In the years leading up to the American Revolution, the Founding Fathers were trying to get the public to support the movement. Three of them decided to write a series of essays. These authors were:
John Jay, the first Chief Justice of the U.S. Supreme Court
Alexander Hamilton, the first Treasury Secretary
John Madison, 4th President of the United States
All the essays were published under all three names. Historical records and writings make it clear which of the men wrote each of 70 of the essays. However, 15 of them do not have known authors.
In 1963, two researchers named Mosteller and Wallace famously used PCA and k-means to try to identify the authors of these unknown essays. They studied the top 200 most common words in the English language, and how often each appeared in the essays.
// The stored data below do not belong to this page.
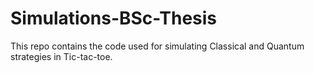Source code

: # Simulations-BSc-Thesis
This repo contains the code used for simulating Classical and Quantum strategies in Tic-tac-toe.
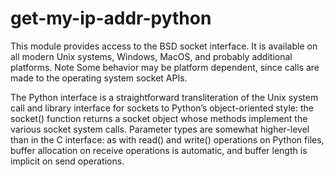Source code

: # get-my-ip-addr-python
This module provides access to the BSD socket interface. It is available on all modern Unix systems, Windows, MacOS, and probably additional platforms. Note Some behavior may be platform dependent, since calls are made to the operating system socket APIs.

The Python interface is a straightforward transliteration of the Unix system call and library interface for sockets to Python’s object-oriented style: the socket() function returns a socket object whose methods implement the various socket system calls. Parameter types are somewhat higher-level than in the C interface: as with read() and write() operations on Python files, buffer allocation on receive operations is automatic, and buffer length is implicit on send operations.
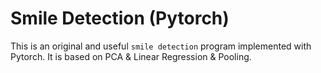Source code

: # Smile Detection (Pytorch)

This is an original and useful `smile detection` program implemented with Pytorch.
It is based on PCA & Linear Regression & Pooling.
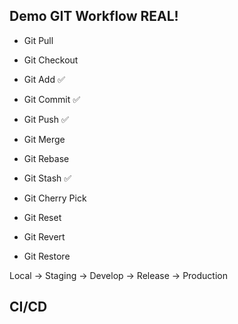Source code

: ## Demo GIT Workflow REAL!

- Git Pull
- Git Checkout
- Git Add ✅
- Git Commit ✅
- Git Push ✅
- Git Merge
- Git Rebase

- Git Stash ✅
- Git Cherry Pick
- Git Reset
- Git Revert
- Git Restore

Local -> Staging -> Develop -> Release -> Production

## CI/CD
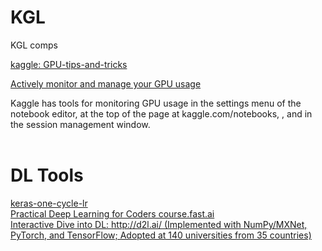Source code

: # KGL
KGL comps

[kaggle: GPU-tips-and-tricks](https://www.kaggle.com/page/GPU-tips-and-tricks)<br>

[Actively monitor and manage your GPU usage](https://www.kaggle.com/zurman/account?isEditing=False)<br>

Kaggle has tools for monitoring GPU usage in the settings menu of the notebook editor, at the top of the page at kaggle.com/notebooks, , and in the session management window.
[]()<br>
[]()<br>


# DL Tools
[keras-one-cycle-lr](https://pypi.org/project/keras-one-cycle-lr/)<br>
[Practical Deep Learning for Coders course.fast.ai](https://course.fast.ai/)<br>
[Interactive Dive into DL: http://d2l.ai/ (Implemented with NumPy/MXNet, PyTorch, and TensorFlow; 
Adopted at 140 universities from 35 countries)](http://d2l.ai/)<br>
[]()<br>
[]()<br>
[]()<br>
[]()<br>
[]()<br>
[]()<br>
It looks something like this: (this dataset only has the 70 most common words)
## # A tibble: 4 x 6
## Author a do is or this
## <fct> <dbl> <dbl> <dbl> <dbl> <dbl>
## 1 AH 0.0157 0.000628 0.00754 0.00377 0.00879
## 2 JJ 0.0174 0 0.00958 0.00599 0.00838
## 3 JJ 0.00899 0.000692 0.00484 0.0221 0.00415
## 4 JJ 0.00978 0.00122 0.00611 0.0147 0.000611
If we choose two arbitrary dimensions to plot the data on, it is unhelpful:
(Here DIS
means “disputed authorship”.)
Instead, let’s perform PCA on the data.
We’ll check out the variance by PC:
We are only interested in using the first two principal components.
fed_pc_scores <-
fed_pca$scores %>%
as_tibble() %>%
select(Comp.1, Comp.2) %>%
mutate(
Author = fed$Author
)
head(fed_pc_scores)
## # A tibble: 6 x 3
## Comp.1 Comp.2 Author
## <dbl> <dbl> <fct>
## 1 -0.00968 0.00696 AH
## 2 -0.0387 -0.0126 JJ
## 3 -0.0388 -0.00823 JJ
## 4 -0.0547 -0.0145 JJ
## 5 -0.0581 -0.00565 JJ
## 6 -0.0113 -0.00499 AH
Now, let’s see how well this approach separates the data:
This looks much more helpful! And you probably already have a good guess about the author of the disputed essays.
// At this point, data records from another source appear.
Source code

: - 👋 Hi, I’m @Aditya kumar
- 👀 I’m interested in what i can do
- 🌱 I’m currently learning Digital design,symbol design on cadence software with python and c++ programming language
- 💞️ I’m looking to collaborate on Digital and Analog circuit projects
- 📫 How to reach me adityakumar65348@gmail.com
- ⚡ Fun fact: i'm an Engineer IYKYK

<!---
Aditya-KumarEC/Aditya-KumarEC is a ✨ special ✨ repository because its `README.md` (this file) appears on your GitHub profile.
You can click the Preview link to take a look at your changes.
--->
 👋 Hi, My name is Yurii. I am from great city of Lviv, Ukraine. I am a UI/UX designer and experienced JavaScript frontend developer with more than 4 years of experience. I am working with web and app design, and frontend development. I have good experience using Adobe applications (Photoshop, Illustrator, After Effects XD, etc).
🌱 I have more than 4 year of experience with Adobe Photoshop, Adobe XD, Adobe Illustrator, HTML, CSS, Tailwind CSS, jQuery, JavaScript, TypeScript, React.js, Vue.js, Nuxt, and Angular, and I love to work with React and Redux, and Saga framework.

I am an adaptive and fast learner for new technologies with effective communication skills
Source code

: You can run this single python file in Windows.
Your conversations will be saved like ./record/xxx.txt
Now there appear to be meaningful clusters in the data! Let’s use k-means to try to identify authorship.
Download the data yourself right here.
Perform the PCA reduction, as above.
Perform k-means clustering with 3 clusters on the first two principal components.
Use the results to predict the authorship of the unknown essays.
Create a table or plot/visualization showing your authorship assignment.